# [EXERCISE INSTRUCTIONS]
Write out every line of the records below as a JSON list of strings, one string per line, skipping blank lines. Leave the pictures out of the answer.

# [DATASET RECORDS]

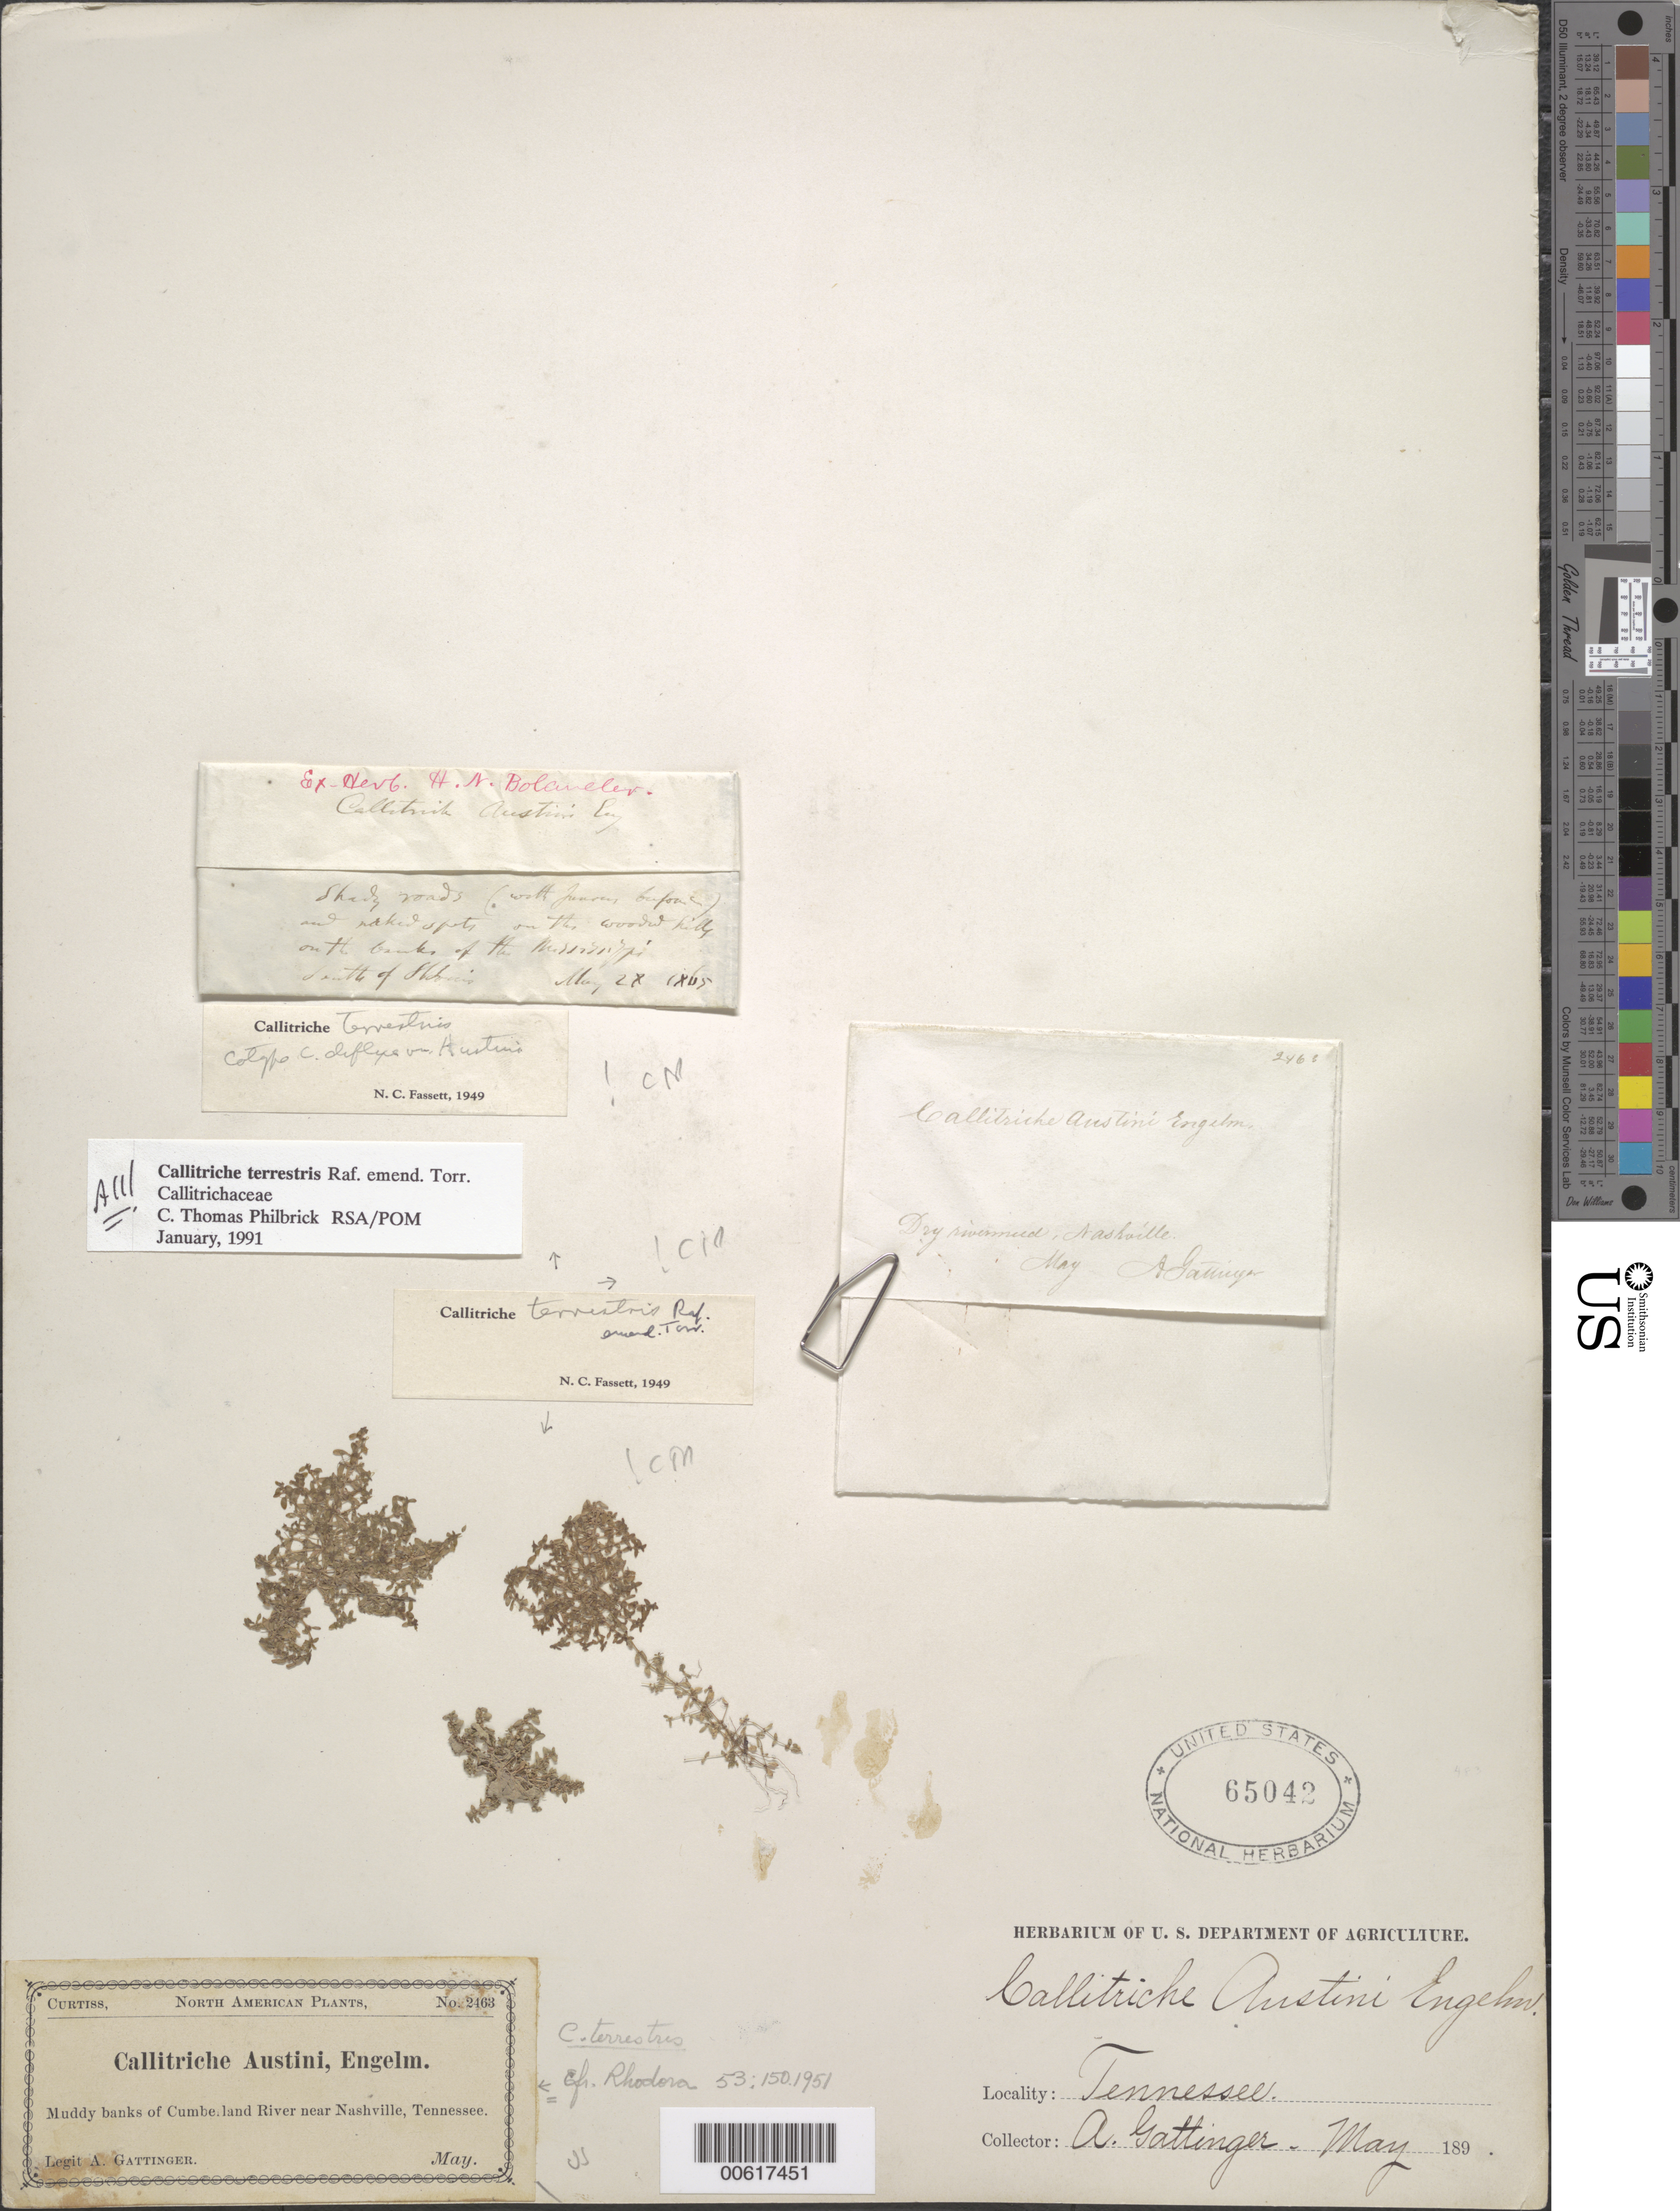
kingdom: Plantae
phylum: Tracheophyta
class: Magnoliopsida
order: Lamiales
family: Plantaginaceae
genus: Callitriche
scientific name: Callitriche terrestris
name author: Raf.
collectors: A. Gattinger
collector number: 2463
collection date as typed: May 189-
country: United States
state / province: Tennessee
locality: Banks of Cumberland River near Nashville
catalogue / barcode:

# [ANSWER TO THE TASK]
[
  "kingdom: Plantae",
  "phylum: Tracheophyta",
  "class: Magnoliopsida",
  "order: Lamiales",
  "family: Plantaginaceae",
  "genus: Callitriche",
  "scientific name: Callitriche terrestris",
  "name author: Raf.",
  "collectors: A. Gattinger",
  "collector number: 2463",
  "collection date as typed: May 189-",
  "country: United States",
  "state / province: Tennessee",
  "locality: Banks of Cumberland River near Nashville",
  "catalogue / barcode:"
]